[Aufgabenstellung]
Als was wird Vladimir Semjёnovič Vysockij in der Einführung der Hausarbeit über die Kritik der sowjetischen Wirklichkeit in seinen Liedern bezeichnet?

[Vorliegender Text]
((
Die Kritik der sowjetischen Wirklichkeit in den Liedern von V. S. Vysockij


Hausarbeit, 2012

18 Seiten, Note: 1,0


Leseprobe


Inhaltsverzeichnis

Einführung

I. V.S. Vysockij als Vertreter des Undergrounds

II. Vysockijs Lieder. Besonderheiten seines Schaffens

III. Kritik der sowjetischen Wirklichkeit in den Liedern von Vysockij
III.1. Lieder über die Freiheit
III.2. Lieder über die sowjetische Bürokratie
III.3. Lieder über den sowjetischen Alltag
III.4. Lieder über Stalinismus und Krieg.

Fazit

Literaturverzeichnis

Einführung

Der Name des sowjetischen Schauspielers, Dichters und Liedermachers[1] Vladimir Semjёnovič Vysockij gehört zu einer der bekanntesten, allgemein anerkannten und populärsten Namen in der Geschichte der russischen Kultur des 20. Jahrhunderts. Seinen ungewöhnlichen Erfolg erreichte er hauptsächlich dank hunderte seiner Liedern, die in der ganzen Sowjet Union bekannt und beliebt waren.
))
[Bereitgestellte Angaben]
((
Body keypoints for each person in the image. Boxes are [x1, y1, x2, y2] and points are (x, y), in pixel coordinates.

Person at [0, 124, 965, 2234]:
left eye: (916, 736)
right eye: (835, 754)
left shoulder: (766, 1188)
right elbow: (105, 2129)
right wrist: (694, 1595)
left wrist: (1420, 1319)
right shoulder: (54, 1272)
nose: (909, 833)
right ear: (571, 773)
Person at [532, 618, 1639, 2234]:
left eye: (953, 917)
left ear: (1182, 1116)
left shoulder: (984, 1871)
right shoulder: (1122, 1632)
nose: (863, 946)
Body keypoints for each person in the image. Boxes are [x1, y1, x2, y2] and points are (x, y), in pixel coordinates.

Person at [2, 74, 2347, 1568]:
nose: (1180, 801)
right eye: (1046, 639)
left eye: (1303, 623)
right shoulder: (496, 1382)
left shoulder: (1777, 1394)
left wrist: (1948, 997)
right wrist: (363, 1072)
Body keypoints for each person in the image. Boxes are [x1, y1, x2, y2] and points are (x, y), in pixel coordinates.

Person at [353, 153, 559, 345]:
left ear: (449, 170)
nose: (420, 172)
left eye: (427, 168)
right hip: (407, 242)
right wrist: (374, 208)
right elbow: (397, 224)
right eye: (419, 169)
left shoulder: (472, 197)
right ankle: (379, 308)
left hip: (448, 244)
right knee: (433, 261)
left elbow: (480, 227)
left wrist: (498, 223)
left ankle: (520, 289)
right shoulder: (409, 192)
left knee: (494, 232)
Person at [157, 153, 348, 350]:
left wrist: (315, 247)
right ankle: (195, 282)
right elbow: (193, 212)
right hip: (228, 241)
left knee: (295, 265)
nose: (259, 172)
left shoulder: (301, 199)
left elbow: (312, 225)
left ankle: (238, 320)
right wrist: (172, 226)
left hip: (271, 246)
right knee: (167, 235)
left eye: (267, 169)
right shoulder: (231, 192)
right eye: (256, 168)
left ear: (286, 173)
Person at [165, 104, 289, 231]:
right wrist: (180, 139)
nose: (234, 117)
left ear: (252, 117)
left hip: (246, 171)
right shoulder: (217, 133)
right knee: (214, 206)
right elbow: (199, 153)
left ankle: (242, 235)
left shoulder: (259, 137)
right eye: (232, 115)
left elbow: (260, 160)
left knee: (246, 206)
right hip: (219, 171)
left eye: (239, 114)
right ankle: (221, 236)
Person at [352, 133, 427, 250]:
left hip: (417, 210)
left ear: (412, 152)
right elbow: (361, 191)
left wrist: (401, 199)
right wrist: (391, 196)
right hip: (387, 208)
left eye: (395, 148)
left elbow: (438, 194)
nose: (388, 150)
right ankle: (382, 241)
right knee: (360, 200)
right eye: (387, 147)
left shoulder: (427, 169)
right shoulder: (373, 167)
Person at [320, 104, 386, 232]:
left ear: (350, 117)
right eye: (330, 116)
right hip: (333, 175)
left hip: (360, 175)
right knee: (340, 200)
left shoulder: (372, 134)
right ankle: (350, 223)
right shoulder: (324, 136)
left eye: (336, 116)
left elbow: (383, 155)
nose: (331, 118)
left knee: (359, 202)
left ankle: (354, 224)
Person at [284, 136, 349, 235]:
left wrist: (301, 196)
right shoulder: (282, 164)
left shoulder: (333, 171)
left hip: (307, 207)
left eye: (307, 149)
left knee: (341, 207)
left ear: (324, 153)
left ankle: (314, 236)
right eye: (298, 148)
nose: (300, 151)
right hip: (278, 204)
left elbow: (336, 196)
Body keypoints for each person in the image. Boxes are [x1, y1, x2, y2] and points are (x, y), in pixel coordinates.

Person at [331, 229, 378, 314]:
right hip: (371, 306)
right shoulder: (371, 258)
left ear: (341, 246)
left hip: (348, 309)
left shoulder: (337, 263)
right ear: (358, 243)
))
[Endgültige Antwort]
Als sowjetischer Schauspieler, Dichter und Liedermacher.